Forget the presents, Chris Meeker just wonders what his daughter looks like.
"I'm curious to see whose features she'll have," he smiled. "I think she'll have dark hair, dark eyes, dimples and big feet."
He doesn't have too much longer to wait. He and wife Ruthie are expecting their first child July 1.
For 31-year-old Meeker, it's already been a whole new world. Surviving his wife's cravings of bean burritos, mashed potatoes with gravy and cantaloupe, reading up on the latest parenthood tips, piecing together baby furniture and coming to grips with the realization that he's about to be responsible for another human being has made for interesting conversation to say the least.
Even so, he couldn't be more ready. "We were trying so I wasn't surprised when I came home for lunch one day and Ruthie told me I was going to be a daddy," Meeker said.
"The further along we got the faster it went. The hardest part was when Ruthie was sick all of the time and I couldn't do anything to help."
Fortunately picking out a name wasn't as difficult as it can be for some couples. The Meekers quickly agreed on Rita Diane, after Mrs. Meeker's grandmother and mother.
The baby's arrival will bring with it many questions, two elated parents and some pretty good experience behind them already. "I'll know more about how I can help Ruthie through it," noted Meeker.
His mother is thrilled with the idea of her baby having a baby of his own. "I'm tickled to death," said Jo Meeker. "Chris is going to be a great dad. He's very patient and very caring. Of my three sons he's the quietest and calmest. He doesn't really act excited but I know he is. He asks me a lot of questions so you know he's thinking about it."

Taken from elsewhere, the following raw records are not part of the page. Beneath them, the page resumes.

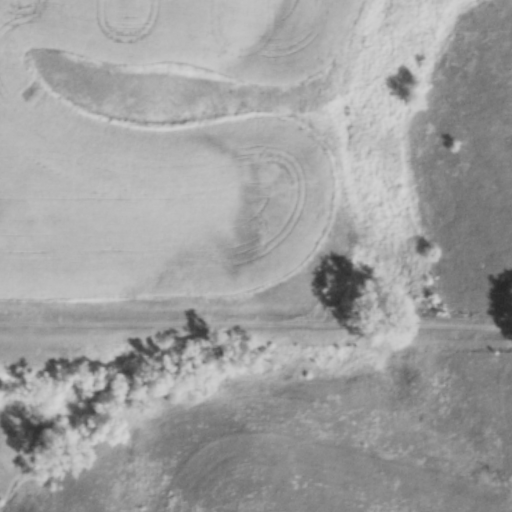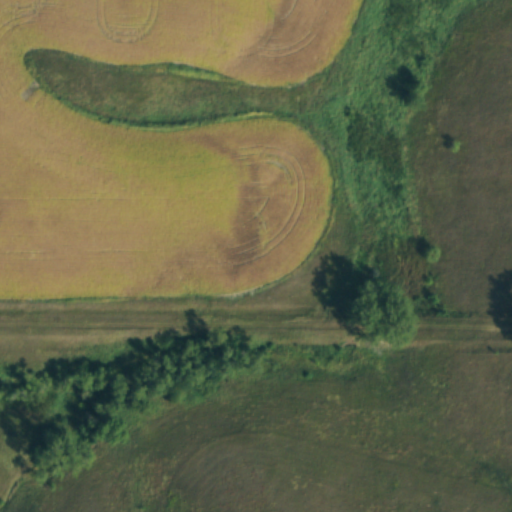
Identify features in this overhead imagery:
road: (256, 337)
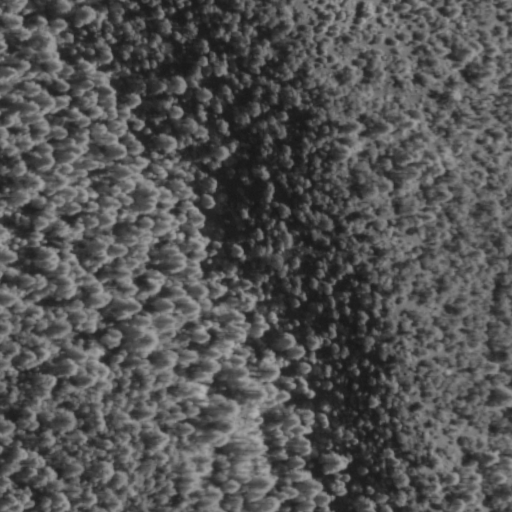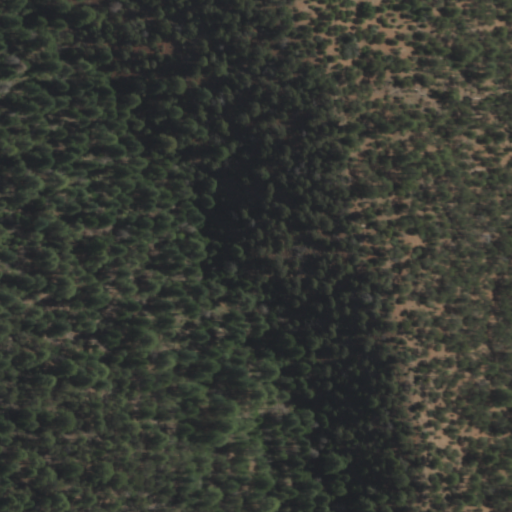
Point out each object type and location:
road: (496, 284)
road: (128, 404)
road: (234, 418)
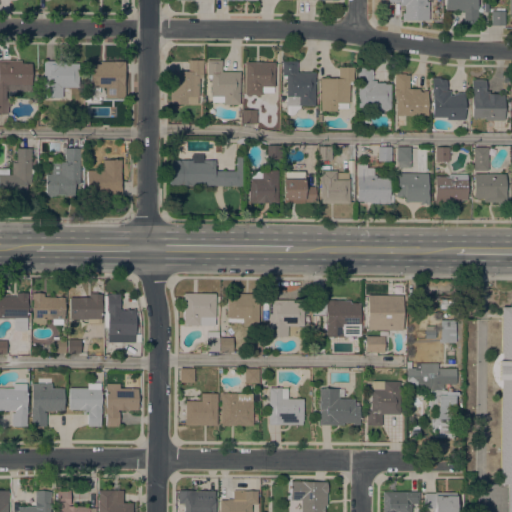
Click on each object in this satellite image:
building: (227, 0)
building: (238, 0)
building: (411, 9)
building: (462, 9)
building: (463, 9)
building: (413, 10)
building: (510, 10)
building: (509, 14)
road: (356, 16)
building: (495, 18)
building: (497, 18)
road: (256, 29)
building: (34, 76)
building: (57, 77)
building: (106, 77)
building: (12, 78)
building: (13, 78)
building: (58, 78)
building: (108, 78)
building: (257, 78)
building: (258, 78)
building: (221, 83)
building: (184, 84)
building: (185, 84)
building: (222, 84)
building: (296, 86)
building: (297, 87)
building: (335, 90)
building: (334, 91)
building: (370, 91)
building: (371, 92)
building: (510, 96)
building: (407, 97)
building: (408, 98)
building: (511, 98)
building: (444, 101)
building: (445, 102)
building: (484, 102)
building: (484, 103)
building: (246, 116)
building: (248, 117)
road: (149, 123)
road: (256, 133)
building: (511, 148)
building: (272, 152)
building: (323, 152)
building: (382, 153)
building: (383, 154)
building: (439, 154)
building: (441, 154)
building: (510, 154)
building: (400, 157)
building: (402, 157)
building: (478, 158)
building: (479, 159)
building: (15, 173)
building: (200, 173)
building: (201, 173)
building: (62, 174)
building: (63, 174)
building: (17, 175)
building: (511, 177)
building: (103, 179)
building: (104, 180)
building: (369, 186)
building: (332, 187)
building: (333, 187)
building: (371, 187)
building: (410, 187)
building: (411, 187)
building: (487, 187)
building: (262, 188)
building: (263, 188)
building: (295, 188)
building: (448, 188)
building: (488, 188)
building: (295, 189)
building: (448, 189)
building: (511, 191)
road: (65, 218)
road: (146, 219)
road: (337, 219)
road: (17, 245)
road: (91, 246)
road: (220, 248)
road: (373, 250)
road: (482, 252)
road: (110, 275)
road: (150, 276)
road: (339, 277)
building: (413, 299)
building: (445, 304)
building: (13, 306)
building: (45, 308)
building: (84, 308)
building: (241, 308)
building: (85, 309)
building: (197, 309)
building: (198, 309)
building: (241, 309)
building: (13, 310)
building: (45, 310)
building: (382, 312)
building: (383, 312)
building: (336, 315)
building: (282, 316)
building: (283, 316)
building: (336, 316)
building: (117, 321)
building: (117, 321)
building: (445, 331)
building: (446, 332)
building: (428, 335)
building: (211, 341)
building: (216, 343)
building: (372, 344)
building: (373, 344)
building: (224, 345)
building: (57, 346)
building: (64, 346)
building: (72, 346)
building: (2, 347)
road: (158, 352)
road: (196, 360)
building: (184, 375)
building: (185, 375)
building: (250, 375)
building: (249, 376)
road: (480, 381)
building: (434, 395)
building: (435, 396)
park: (486, 396)
building: (382, 401)
building: (504, 401)
building: (42, 402)
building: (43, 402)
building: (85, 402)
building: (86, 402)
building: (116, 402)
building: (117, 402)
building: (505, 402)
building: (14, 403)
building: (14, 404)
building: (282, 407)
building: (282, 408)
building: (334, 408)
building: (234, 409)
building: (235, 409)
building: (335, 409)
building: (199, 410)
building: (200, 410)
road: (204, 458)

For now, there is some fear of the unknown. Meeker's main concern is getting to the hospital in time since they live in Morley and their doctor is in Poplar Bluff. They'll also be stopping in Sikeston along the way to pick up his mother.
"I'm not going all the way to Poplar Bluff with Ruthie in labor by myself," he quipped.
"Most men are that way, they're scared to death," laughed Jo Meeker. "They fly to the hospital when most of the time they have plenty of time. I'm a labor and delivery nurse at Three Rivers Health Care where she will deliver so if I'm not at home, I'll already be at the hospital. Ruthie wanted me to deliver the baby but I told her this time I better just be grandma."
With only weeks left before the life-changing event, Meeker is doing a lot of thinking about fatherhood and what it means.
"I'm a little scared because it's new," he admitted. "I don't really know what to expect. I want to be a good father, someone she will consider her friend, someone she can confide in, look up to and be proud of."